We learnt the following while exposing the functionality of the V1 DAVL model over a simple CLI.

Give/Claim workflow is clumbsy

The current workflow for generating new Holiday allocation is clumbsy. The boss has to Gift the employee, who then has to Claim the Gift. This doesn't match the natural intuition of holiday allocation. But we do it because it is necessary for an employee to be a signatory of the allocation.

However, a better model would be for the employee to register with a boss, which then delegates the rights for the boss to create new Holiday allocation on behalf of that employee. This also answers the question of who can be who's boss! We will probably do this in next version.

Getting the correct signatories is important

Currently a boss cannot see the Denial contracts stemming from the Deny choices they exercised. This is a shortcoming. A simple fix would be to add the boss as an observer on the Denial contracts, but this is not enough!
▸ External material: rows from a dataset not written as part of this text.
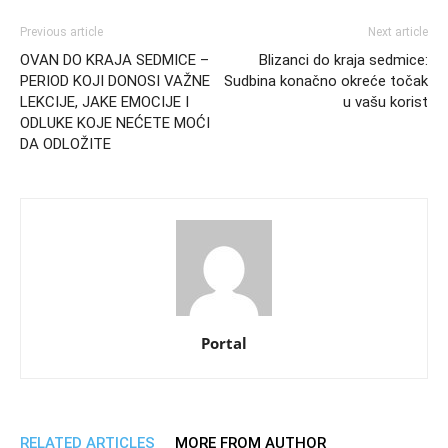
Previous article
Next article
OVAN DO KRAJA SEDMICE –
Blizanci do kraja sedmice:
PERIOD KOJI DONOSI VAŽNE
Sudbina konačno okreće točak
LEKCIJE, JAKE EMOCIJE I
u vašu korist
ODLUKE KOJE NEĆETE MOĆI
DA ODLOŽITE
Portal
RELATED ARTICLES
MORE FROM AUTHOR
The boss should in fact be a signatory on a Denial contract if the contract is to have any worth to the employee (i.e. as a record of unfair denials), because without a signature from the boss, then the denial can be faked - the contract created by the employee alone.

Be careful when referencing an external contract by ContractId

Because, when that other contract has been spent (archived), a fetch on the contractId will fail.

This causes an small issue in the current model because of the way multiple Requests can be created which reference the same Holiday allocation. We like this model; the behaviour is flexible. It allows functionality such as an employee making a holiday request for one of a set of dates, but allowing the boss to make the final choice of the precise date.

However, in the current model, a Request can only be exercised by an Approve or Deny choice. Of course we want the approve to fail, or else we have a situation where the same Holiday allocation is spent twice. But unfortunately, the Deny choice also fails, which is counter intuitive. This occurs because the definition of Deny make a call to fetch allocationId, a call which is entirely unnecessary. However, the model is not completely broken, the employee can simply archive the now useless Request contract.